Physicochemical characterization and in-vitro digestibility of extruded rice noodles with different amylose contents based on rheological approaches

• Extruded rice noodles with different amylose levels were rheologically investigated.
• High amylose rice (HAR) flour exhibited higher mixing stability and elastic nature.
• HAR noodles exhibited a firmer texture that contributed to their reduced cooking loss.
• HAR noodles showed greater viscosities throughout in-vitro simulated digestion steps.
• Flow curves of noodle digesta consisted of Power-law area and infinite shear plateau.

The physicochemical properties and in-vitro digestibility of extruded rice noodles with different amylose contents were characterized from a rheological point of view. Thermo-mechanical measurements showed that the rice flour with higher amylose contents exhibited greater stability to dual-mixing and higher degrees of starch gelatinization and retrogradation.
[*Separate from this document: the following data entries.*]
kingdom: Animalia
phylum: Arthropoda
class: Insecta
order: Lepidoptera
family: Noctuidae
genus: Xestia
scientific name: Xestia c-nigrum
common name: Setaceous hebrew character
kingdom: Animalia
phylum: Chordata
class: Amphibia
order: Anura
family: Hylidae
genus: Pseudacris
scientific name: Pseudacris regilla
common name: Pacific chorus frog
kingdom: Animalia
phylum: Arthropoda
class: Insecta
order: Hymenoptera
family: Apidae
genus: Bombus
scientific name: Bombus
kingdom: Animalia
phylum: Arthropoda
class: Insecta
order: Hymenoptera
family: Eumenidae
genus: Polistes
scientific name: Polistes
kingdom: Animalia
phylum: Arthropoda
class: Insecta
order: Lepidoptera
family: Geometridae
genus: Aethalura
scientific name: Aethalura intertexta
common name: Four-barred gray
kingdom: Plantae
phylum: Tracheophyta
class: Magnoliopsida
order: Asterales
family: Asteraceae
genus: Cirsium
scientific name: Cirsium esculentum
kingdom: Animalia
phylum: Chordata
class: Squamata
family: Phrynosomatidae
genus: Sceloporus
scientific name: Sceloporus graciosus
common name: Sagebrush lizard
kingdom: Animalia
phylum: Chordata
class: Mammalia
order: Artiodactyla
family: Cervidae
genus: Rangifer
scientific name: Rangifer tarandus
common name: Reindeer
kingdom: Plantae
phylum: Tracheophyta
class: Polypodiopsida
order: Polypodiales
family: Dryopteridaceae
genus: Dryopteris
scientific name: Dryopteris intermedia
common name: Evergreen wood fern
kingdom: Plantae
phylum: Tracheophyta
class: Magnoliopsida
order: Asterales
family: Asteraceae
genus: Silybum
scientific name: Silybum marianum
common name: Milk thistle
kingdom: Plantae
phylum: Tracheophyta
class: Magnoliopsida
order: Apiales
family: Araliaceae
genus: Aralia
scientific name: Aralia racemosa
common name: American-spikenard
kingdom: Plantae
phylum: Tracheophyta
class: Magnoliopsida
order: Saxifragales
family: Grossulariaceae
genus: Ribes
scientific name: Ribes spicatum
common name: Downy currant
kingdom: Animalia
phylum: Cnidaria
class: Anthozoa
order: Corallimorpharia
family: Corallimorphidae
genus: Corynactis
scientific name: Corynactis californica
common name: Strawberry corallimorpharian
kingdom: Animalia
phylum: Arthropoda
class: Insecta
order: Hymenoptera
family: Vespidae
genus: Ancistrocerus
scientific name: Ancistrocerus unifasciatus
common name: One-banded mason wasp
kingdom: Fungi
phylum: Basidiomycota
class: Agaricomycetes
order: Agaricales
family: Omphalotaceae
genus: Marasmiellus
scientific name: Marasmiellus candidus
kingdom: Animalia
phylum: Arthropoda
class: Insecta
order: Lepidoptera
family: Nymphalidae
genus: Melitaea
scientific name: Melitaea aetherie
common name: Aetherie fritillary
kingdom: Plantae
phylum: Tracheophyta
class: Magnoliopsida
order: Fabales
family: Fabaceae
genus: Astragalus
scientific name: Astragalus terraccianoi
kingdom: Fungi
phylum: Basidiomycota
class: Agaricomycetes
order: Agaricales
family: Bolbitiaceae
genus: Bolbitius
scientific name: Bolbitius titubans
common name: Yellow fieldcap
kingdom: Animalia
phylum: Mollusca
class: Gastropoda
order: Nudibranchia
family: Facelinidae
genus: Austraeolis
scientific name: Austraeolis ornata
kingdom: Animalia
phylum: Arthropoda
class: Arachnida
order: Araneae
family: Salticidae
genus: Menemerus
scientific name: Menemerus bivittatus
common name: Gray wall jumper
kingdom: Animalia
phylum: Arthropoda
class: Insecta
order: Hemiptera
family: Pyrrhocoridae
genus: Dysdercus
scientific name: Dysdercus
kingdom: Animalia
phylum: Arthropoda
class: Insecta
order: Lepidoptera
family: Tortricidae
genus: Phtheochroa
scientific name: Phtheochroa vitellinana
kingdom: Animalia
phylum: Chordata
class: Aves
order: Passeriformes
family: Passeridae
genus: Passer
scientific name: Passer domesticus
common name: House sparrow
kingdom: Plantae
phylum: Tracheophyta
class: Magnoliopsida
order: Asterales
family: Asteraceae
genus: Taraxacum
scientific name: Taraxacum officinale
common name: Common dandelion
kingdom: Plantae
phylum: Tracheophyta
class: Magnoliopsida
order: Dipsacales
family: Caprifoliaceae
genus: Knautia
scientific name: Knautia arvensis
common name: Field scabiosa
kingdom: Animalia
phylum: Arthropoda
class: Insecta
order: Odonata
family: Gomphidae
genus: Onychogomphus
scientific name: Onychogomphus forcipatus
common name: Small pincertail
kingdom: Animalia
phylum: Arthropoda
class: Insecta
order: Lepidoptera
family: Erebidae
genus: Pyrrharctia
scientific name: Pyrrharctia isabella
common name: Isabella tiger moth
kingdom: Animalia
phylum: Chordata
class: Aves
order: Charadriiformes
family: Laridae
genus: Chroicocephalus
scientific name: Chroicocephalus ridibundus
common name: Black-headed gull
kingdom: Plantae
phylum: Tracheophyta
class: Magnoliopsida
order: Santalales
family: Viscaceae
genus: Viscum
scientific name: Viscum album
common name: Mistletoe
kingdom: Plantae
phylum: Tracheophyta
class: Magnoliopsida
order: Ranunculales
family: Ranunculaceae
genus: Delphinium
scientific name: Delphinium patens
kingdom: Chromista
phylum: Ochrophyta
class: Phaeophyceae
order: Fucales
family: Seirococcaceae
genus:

In addition, greater elastic properties were clearly observed in the high amylose rice samples. The use of high amylose rice flour produced noodles with a harder texture, consequently contributing to reduced cooking loss. Furthermore, the rheological changes of extruded rice noodles were monitored in real time during the in-vitro starch digestion. The rice noodle digesta with higher amylose contents exhibited greater viscosities throughout the simulated oral-gastric-intestinal digestion steps. The flow behaviors of the rice noodle digesta consisted of the Power-law region and infinite shear plateau that were satisfactorily characterized by the Sisko model (R2 > 0.99).